Am completely new to docker. I’ve been following the tutorials online and everything went fairly well, until I got a unpleasant surprise. Docker loses some of my data when I restart the container.
I know I can commit changes just before I restart the container. I find this tedious. Also there’s a possibility that the host OS can restart, hence not giving me time to save the state of my docker image. My question is ; can this be done automatically?
Also I read about creating volumes which persist your data in /var/lib/docker which is good. But this is only applicable to specific directories of the docker image. I want a solution that persists the entire docker image automatically. Thanks
Right, and this is important. When you docker run a container, it gets a temporary filesystem that’s a copy-on-write version of the filesystem in its underlying image.
It is totally normal and expected to need to occasionally restart a container for whatever reason. Maybe the host system dies; I’ve had some trouble with the Docker daemon hiccuping; in multi-host environments you might need to move a container to a different host. The container should be able to reconstruct whatever state it needs on startup.
Usually a container does only one thing, and so you can specify pretty concretely where its state is. If a container runs, say, Elasticsearch, the underlying data is in /usr/share/elasticsearch/data and that should be in a volume, but besides the application and its configuration, there’s nothing else in a container.

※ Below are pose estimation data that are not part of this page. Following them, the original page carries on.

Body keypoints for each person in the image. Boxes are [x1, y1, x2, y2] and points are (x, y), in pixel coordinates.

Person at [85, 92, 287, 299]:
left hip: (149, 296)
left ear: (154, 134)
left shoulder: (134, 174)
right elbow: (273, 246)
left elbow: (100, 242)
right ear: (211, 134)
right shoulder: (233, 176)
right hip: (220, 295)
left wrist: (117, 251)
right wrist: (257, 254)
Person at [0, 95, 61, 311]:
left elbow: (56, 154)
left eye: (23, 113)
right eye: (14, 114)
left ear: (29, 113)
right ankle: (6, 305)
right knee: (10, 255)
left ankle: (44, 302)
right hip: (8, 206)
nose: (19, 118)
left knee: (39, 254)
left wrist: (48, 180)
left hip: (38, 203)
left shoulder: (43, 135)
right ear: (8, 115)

One other important part of the story is docker build and the Dockerfile system. Re-running docker build is usually pretty efficient because Docker won’t repeat work it’s already done. So the best way to set things up is to write a Dockerfile to install a single application, possibly add an ENTRYPOINT script to do startup-time setup, and if you ever need to change this setup, update the Dockerfile (and hg commit it to source control) and rebuild the image.
Finally, there’s an option to map parts of the host filesystem into the container, also using the docker run -v option. This should probably be used sparingly, but I find it an extremely convenient way to inject configuration files into the container and get log files back out. (I do sort of have the impression that using host directories at all is considered not a best practice, though.)
So, in summary:
docker build an image out of your application.
Commit the build artifacts to source control, so you can easily rebuild the image later.
Use environment variables or a host directory to inject configuration; use named volumes to store data across container runs.
Now there is nothing “precious” in the container itself and you can freely docker rm it without losing anything.